Conservative Writer Blasts Donald Trump’s Lawyers For Pushing ‘Deranged And Unsubstantiated Allegations’
In a Thursday column for the conservative-leaning Washington Examiner, writer Kaylee McGhee White slammed President Donald Trump’s legal team for pushing “deranged and unsubstantiated allegations” about the 2020 presidential election.
White began her op-ed by noting that “no serious conservative” denied Trump’s right to challenge the results, but argued that his campaign has failed to provide concrete proof for its claims “and now seems bent on embarrassing, rather than vindicating, itself.”
To illustrate her point, White pointed to Thursday’s “outlandish” news conference. At the briefing, Trump’s personal attorney Rudy Giuliani and lawyer Sidney Powell asserted that the commander-in-chief still has a path to victory, but failed to provide any evidence of widespread electoral fraud.

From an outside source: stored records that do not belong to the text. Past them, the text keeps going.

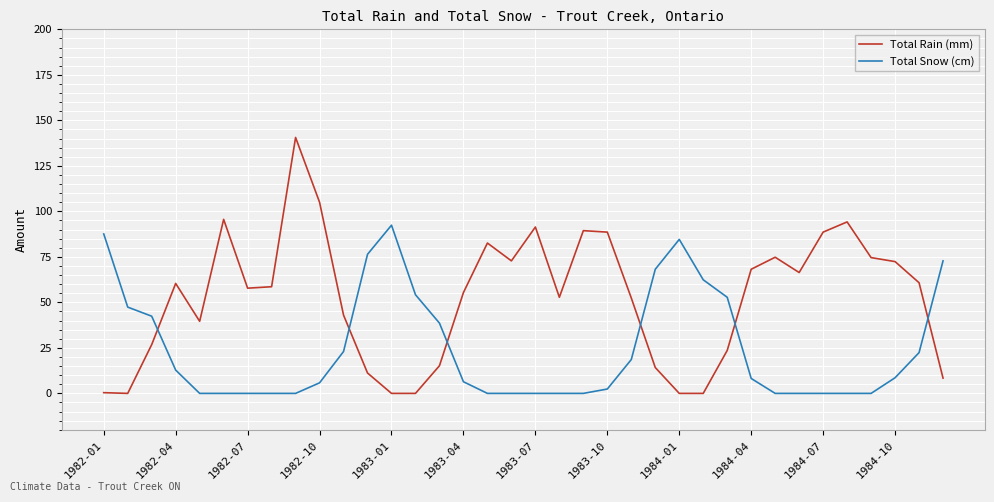

What is the maximum value for Total Snow (cm)?

92.4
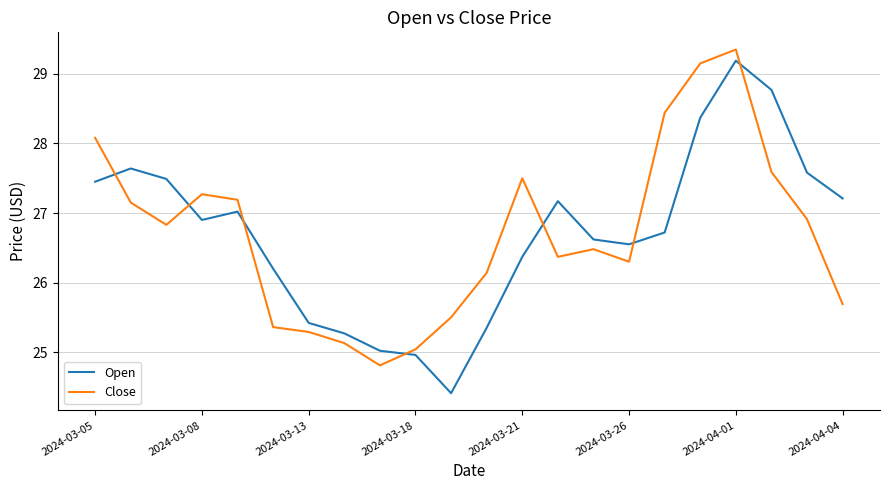

Which series has the widest spread of values?

Open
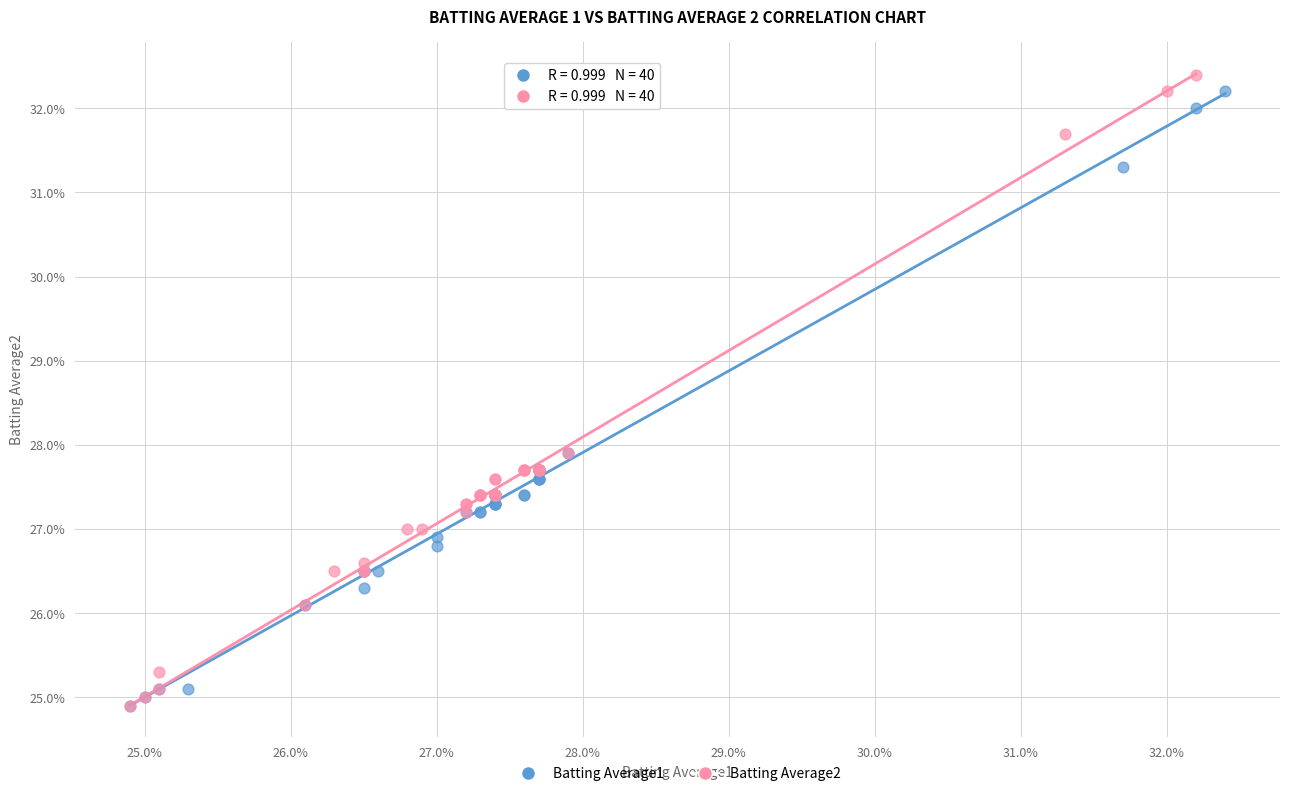

What are all the series names shown in the legend?

Batting Average1, Batting Average2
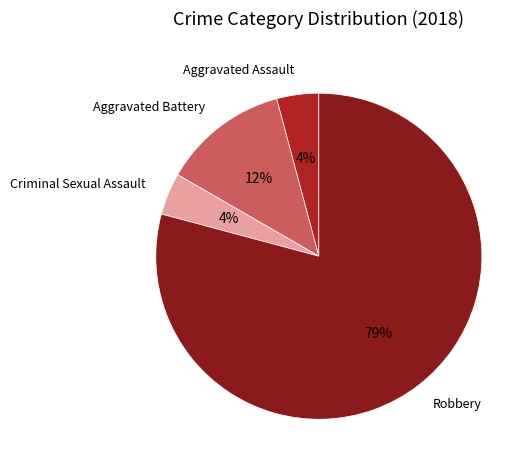

What percentage is the Criminal Sexual Assault slice, to the nearest percent?

4%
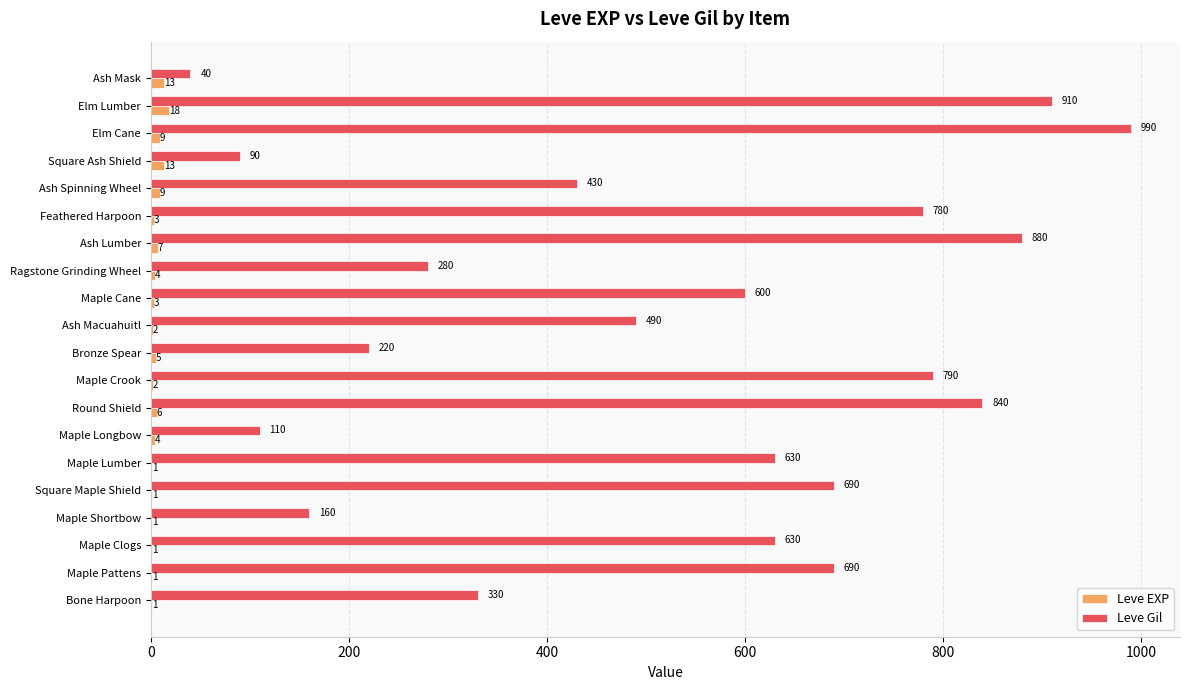

What is the greatest value displayed?

990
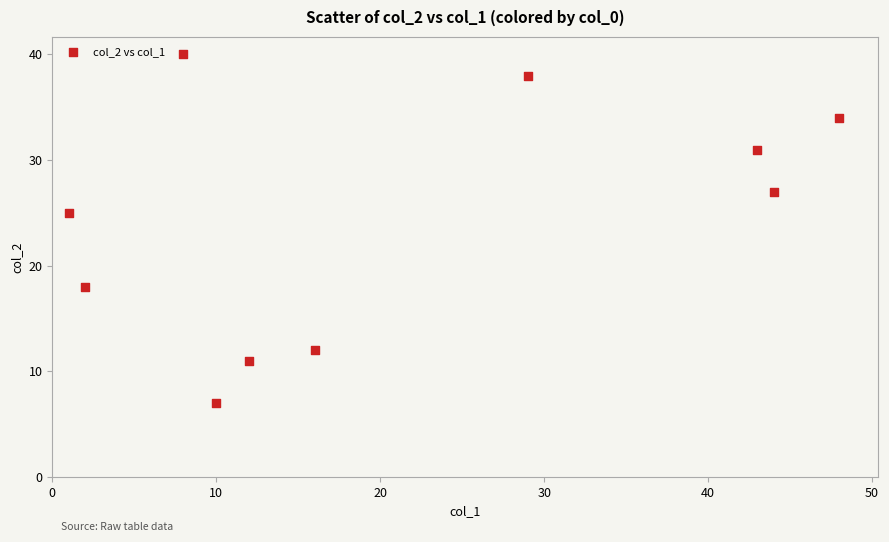

What is the range of X values (max minus min)?

47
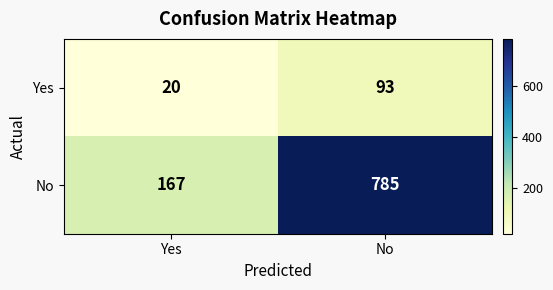

Reading left to right, transcribe all the data shown in this chart.

Yes: 20	93
No: 167	785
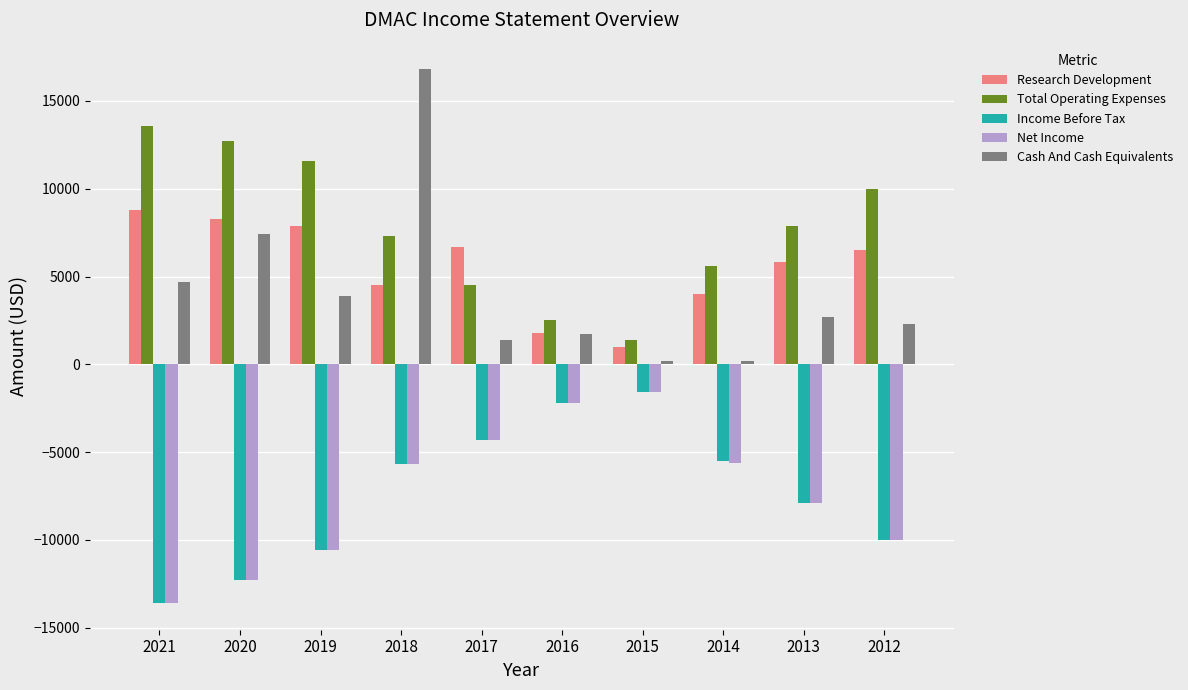

The value of Net Income at 2016 is -2200. True or false?

True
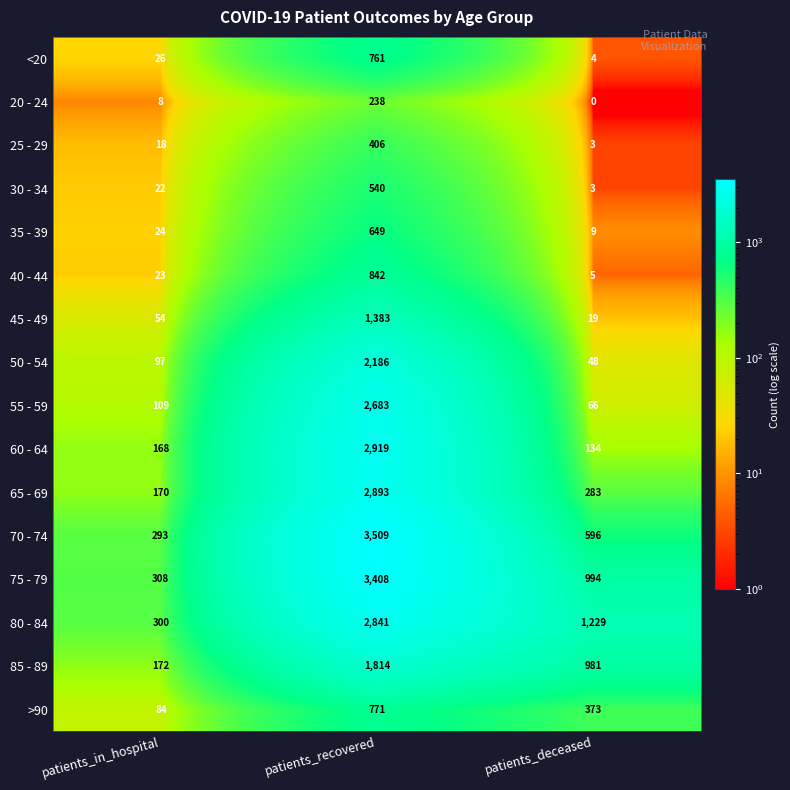

What is the difference between the maximum and minimum values in the 35 - 39 series?

640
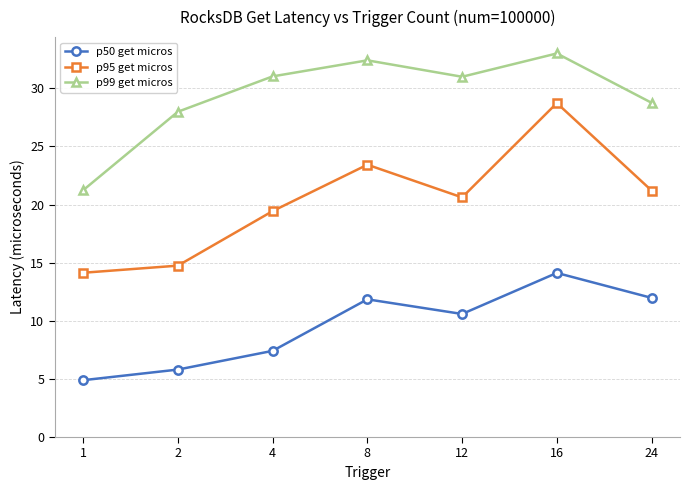

Count the number of data series in this chart.

3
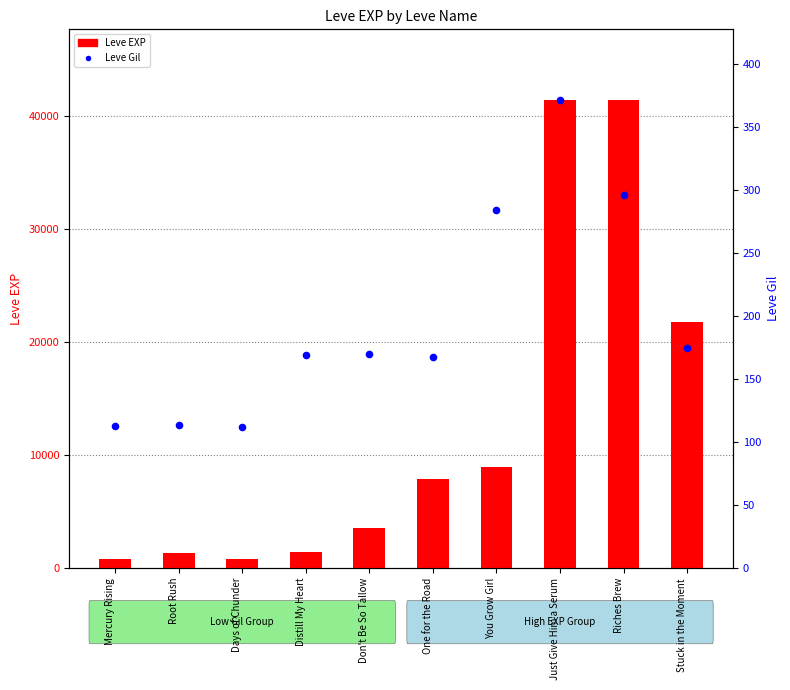

Which series has the widest spread of Y values?

Leve EXP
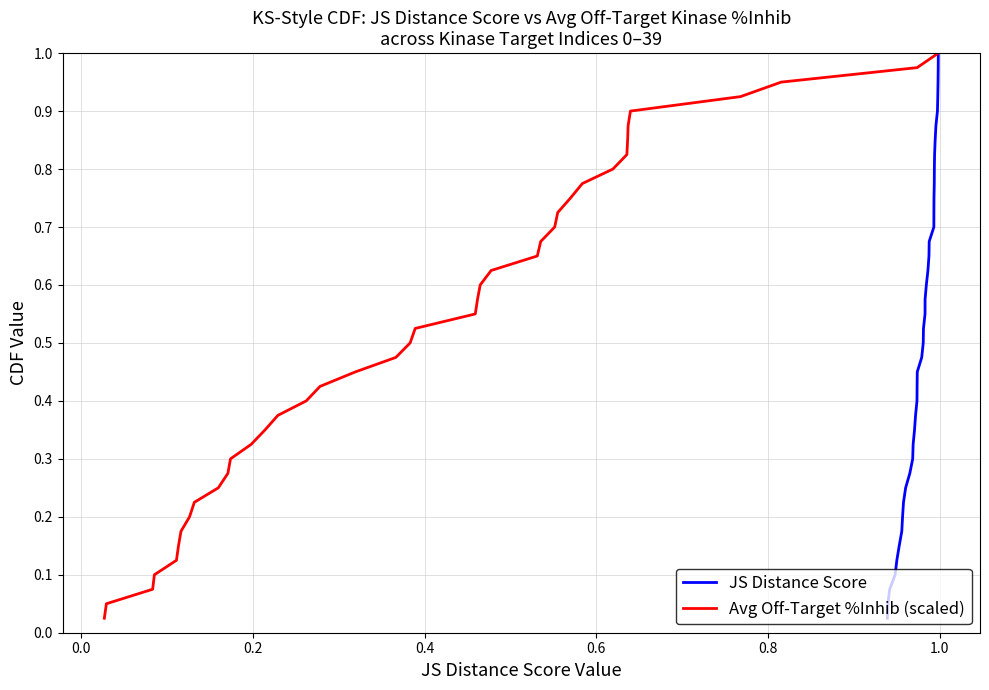

Is this an area chart (filled region under the line)?

No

The two lawyers suggested that the voting technology company Dominion Voting Systems influenced the race by boosting Democrat Joe Biden’s vote totals.
Giuliani and Powel also told the media that “massive influence of communist money through Venezuela, Cuba, and likely China” helped Biden win. Notably, Powel said that the late Venezuelan leader Hugo Chavez used Dominion Voting Systems to rig elections in his own country.
“These are deranged and unsubstantiated allegations that embarrass not just Trump but the entire Republican Party.”
“And the worst part is that many Republicans are allowing it to happen,” White continued, writing that two Republicans in Michigan’s Wayne County refused to certify the results after being pressured by those close to Trump.
She also noted that Republican lawmakers have expressed support for Trump’s refusal to concede, despite the fact that his legal efforts are all but certain to fail.
“This isn’t just ridiculous anymore; it’s dangerous. The president does not have the right or the authority to subvert the democratic process simply because he does not like its outcome,” White wrote.
White concluded the column by accusing the president and his allies of launching a “deliberate misinformation campaign aimed at convincing his base voters that they were robbed.”
As Fast Company reported, Trump’s legal team has made no significant progress in challenging the results. They have filed between 30 and 40 lawsuits in battleground states like Georgia, Arizona, Nevada, Michigan, Pennsylvania and Wisconsin, but judges have already thrown out most of them.
Nonetheless, in a recent Rasmussen Reports poll, 47 percent of respondents said that they believe it is likely that Democrats stole the election. Sixty-one percent of Republicans said it is “very likely” victory was stolen from Trump, while a strong majority of Democrats said the opposite.
In the same survey, 84 percent of Democrats said that Trump should concede the race, while a majority of their Republican counterparts disagreed.